La proposta di Ciolos potrà essere modificata, ma è chiaro che si sforzerà di riflettere le opinioni oggi maggioritarie in seno agli organi comunitari e ai Governi anche per evitare, in seguito, clamorose smentite. Non a caso, negli ultimi mesi, in vista di questo documento, si sono mosse un po’ tutte le organizzazioni; si è costituito un forte asse franco-tedesco, la stragrande maggioranza dei governi dei Paesi europei ha anticipato a Bruxelles le proprie aspettative.
Chi è in ritardo è l’Italia. Un ritardo preoccupante per un Paese che vanta una delle agricolture più importanti del continente e che ha nella Pac, dopo i ripetuti tagli interni sulla spesa per l’agricoltura, l’unica forma di aiuto pubblico alle imprese del settore.
Aiuto, peraltro, messo seriamente in discussione nelle sue attuali dimensioni e finalità. Non è un mistero che molti governi europei contestano l’attuale destinazione del 40% delle risorse del bilancio comunitario all’agricoltura, ritenendo più strategici e prioritari altri settori; né che i 12 Paesi neocomunitari chiedono un rapido livellamento delle risorse finanziarie con gli altri membri dell’Ue; né, infine, che la riforma dei criteri storici di riparto della Pac tra gli Stati europei, con l’introduzione del riparto uguale per tutti sulla base delle superfici eleggibili, causerebbe all’Italia una perdita di 1,5 miliardi di euro, dagli attuali 6 a 4,5 miliardi di euro.
Ci sta bene questa prospettiva? Alla Germania e alla Francia non sta bene e l’hanno detto a chiare lettere. Nel loro documento comune si legge infatti: “…un tasso unico per tutta l’Ue non è giustificato e non corrisponde alle condizioni economiche dei diversi Paesi. Bisogna invece prendere in considerazione la sostenibilità della posizione finanziaria degli Stati membri nel bilancio europeo sulla base della chiave di ripartizione attuale”.

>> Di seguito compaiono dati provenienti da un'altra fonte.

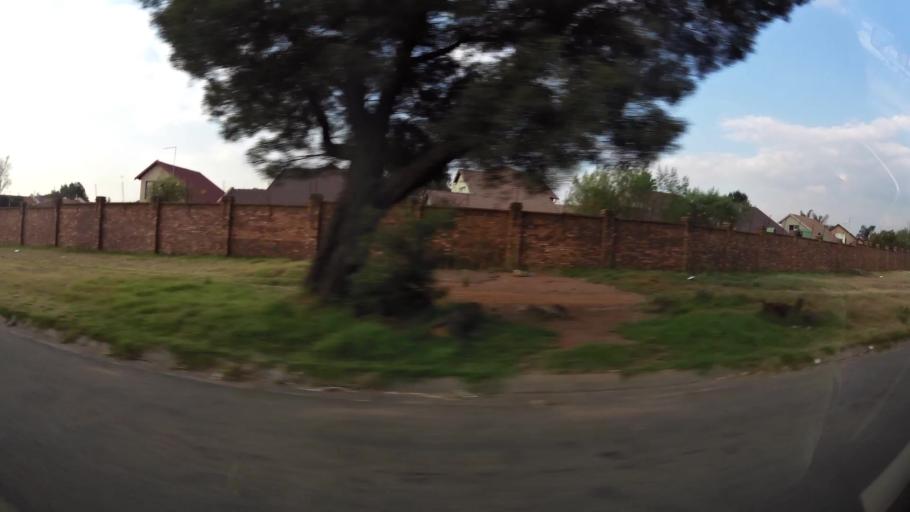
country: ZA
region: Gauteng
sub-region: Ekurhuleni Metropolitan Municipality
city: Benoni
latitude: -26.1430
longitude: 28.2967
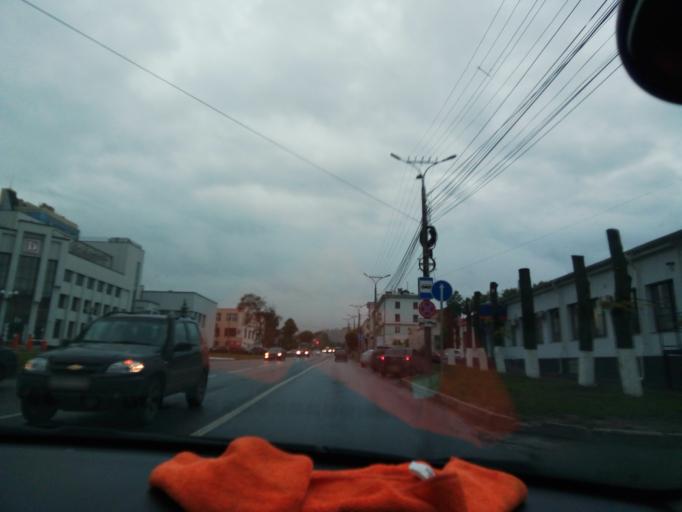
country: RU
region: Chuvashia
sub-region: Cheboksarskiy Rayon
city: Cheboksary
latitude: 56.1430
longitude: 47.2533
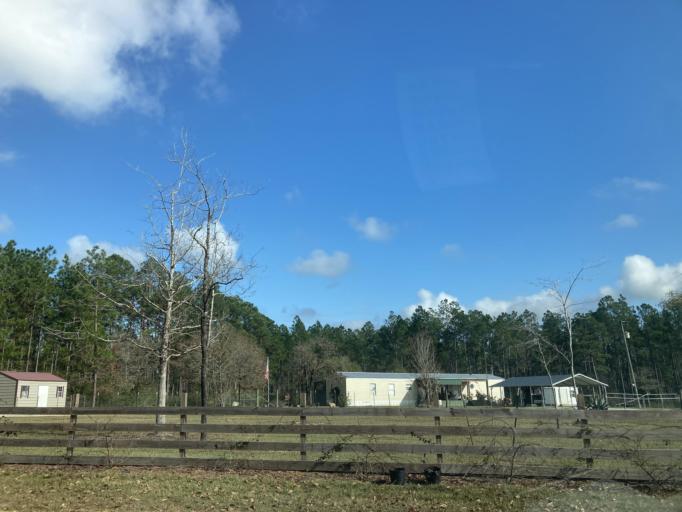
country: US
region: Mississippi
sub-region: Harrison County
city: Saucier
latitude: 30.6986
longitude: -89.2068
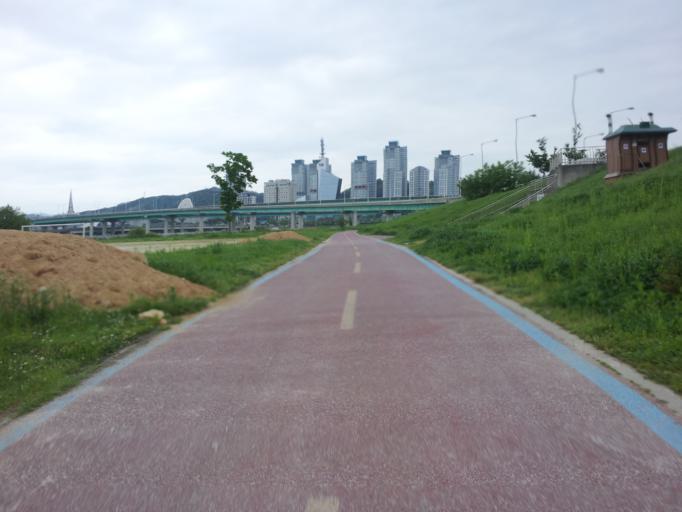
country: KR
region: Daejeon
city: Daejeon
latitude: 36.3680
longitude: 127.3969
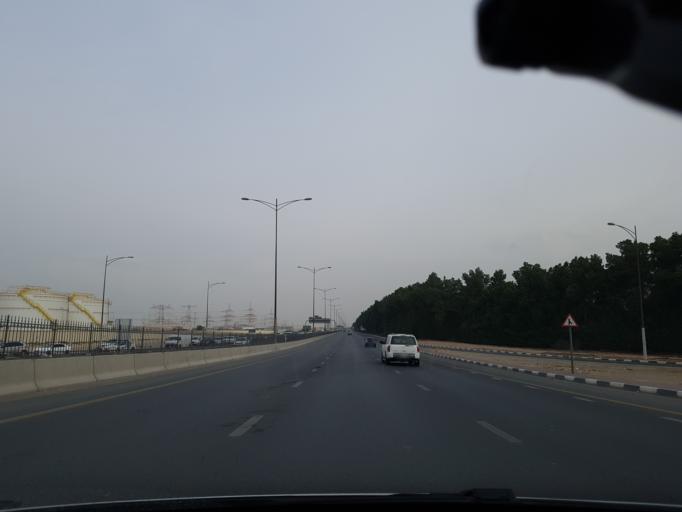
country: AE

E noi? Mentre Ciolos sta scrivendo il suo documento non abbiamo ancora ben chiara la rotta da seguire. La nostra agricoltura in profonda crisi di redditività ha drammaticamente bisogno di nuove politiche europee. Le stesse di cui parla il, documento franco-tedesco il quale, a proposito di agricoltori, afferma che “hanno Attività bisogno di strumenti e di politiche a livello europeo in grado di stabilizzare i loro redditi, migliorare la loro competitività e la capacità di innovare, stabilendo relazioni più eque tra i partner lungo la catena alimentare e garantendo loro che la concorrenza con i Paesi terzi possa svilupparsi su un piede di uguaglianza”.
L’accordo franco-tedesco elenca anche una lista dettagliata di proposte dalla necessità ”di una rete di sicurezza contro le grandi crisi di mercato” al “rafforzamento delle organizzazioni dei produttori e delle interprofessioni con contratti standard nel settore agroalimentare, ma anche la possibilità - da studiare - di ricorrere a sistemi assicurativi per stabilizzare i redditi agricoli”.
Utilizziamo le prossime settimane per portare a Bruxelles le proposte dell’Italia. Proposte uniche, chiare e condivise da Governo, Regioni, mondo agricolo e cooperativo. Si può fare. Basta volerlo.